The World Need Cheap iPhones, Will Apple Listen?
On July 22, Apple Inc. (NASDAQ: AAPL) released its quarterly earnings report displaying a strong performance. With iPad, Apple’s second most important product, sales dwindling, much of this strong performance was down to the iPhone.
In the quarter the company shipped close to 35 million iPhones, which is 12.7% increase compared to a year earlier. Nevertheless, the iPhone revenue growth was slightly lower, standing at 9%. In the quarter, the iPhone had a mix of cheap lower-end (iPhone 5C and 4C) and premium handsets. So while the increased sales was driven by the high-end 5S, the blend of lower-end models played a great deal in helping the company gain traction in the emerging markets.
When I say cheap lower-end handsets, you might be tempted to think that they are indeed cheap. But how cheap is $500 for a low-end iPhone?
China Market: Samsung Loses its Market Leadership
Chinese smartphone maker Xiomi is now the leading vendor in China with over 12.5% stake tightly followed by Lenovo with also over 12%. The two Chinese companies have both overtaken Samsung, which is currently ranked 5th in the market with 9.8 % stake down from 18.5%.
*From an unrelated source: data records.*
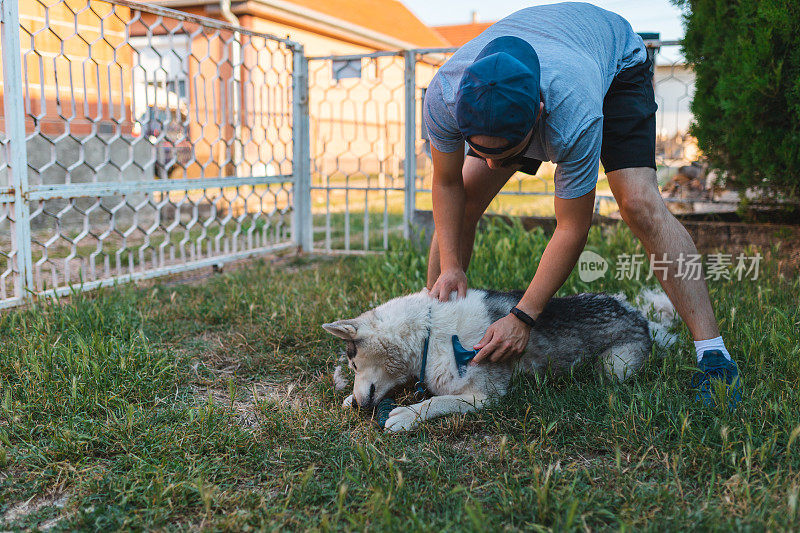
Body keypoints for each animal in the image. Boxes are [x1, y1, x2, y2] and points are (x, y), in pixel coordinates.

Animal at [322, 286, 680, 432]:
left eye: (353, 365)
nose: (359, 404)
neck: (428, 333)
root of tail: (640, 318)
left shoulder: (485, 397)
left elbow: (435, 402)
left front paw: (407, 415)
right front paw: (349, 399)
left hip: (614, 367)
In emerging markets, price is far much important than the brand reputation or its technology. Lower-priced handset models continue to dominate the market at the expense of pricy ones. This explains why Samsung is no longer the market leader in China.
While in the last quarter iPhone sales were tremendous in China, Apple brand is specifically for the affluent. Since the local smartphone vendors give their customers a perfect blend of price and tech knowledge to win the home market, Apple has been reduced to a niche mobile phone dealer. But China is a booming Smartphone market Apple cannot afford to ignore.
Why Apple needs cheap iPhones
The late Steve Jobs, Apple co-founder and Tim Cook’s predecessor, instilled “obsession with quality” into the DNA of this company. To Apple, there is nothing like average product but the best one. For a long time now, the company has been creating premium products and getting the best out of its customers’ wallets. But how long can it keep doing this?
During the reign of Jobs, Google Inc. (NASDAQ: GOOG) had hardly set foot in the Smartphone market. Nobody knew Android would become world’s leading mobile platform. To remind myself how the situation was then, I watched a December 2009 CNBC documentary dubbed “Inside the Mind of Google”. The narrator Maria Bartiromo says:
“…but it will still be a struggle for Google Android to challenge the “800-lb gorilla of mobile phones, Apple!”
But isn’t this statement quite similar to Bill Gates’ alleged comment “640-K ought to be enough for anybody”?
Now Google Android has dominated the Smartphone market, thanks to price differentiation offered by Android phone makers. With a gross margin of between 49% and 58%, iPhone could still be sold at cheaper price without causing any harm to the company’s profitability. What’s more cheaper iPhones would attract more buyers fending off competition.
It is obvious that price is a critical driver in the shift of balance in the battle to control the smartphone market. But since even Apple’s lower-end handset is not all that cheap, price does not favour Apple. And this is why it needs to work on cutting down the prices of its mid-tier iPhones.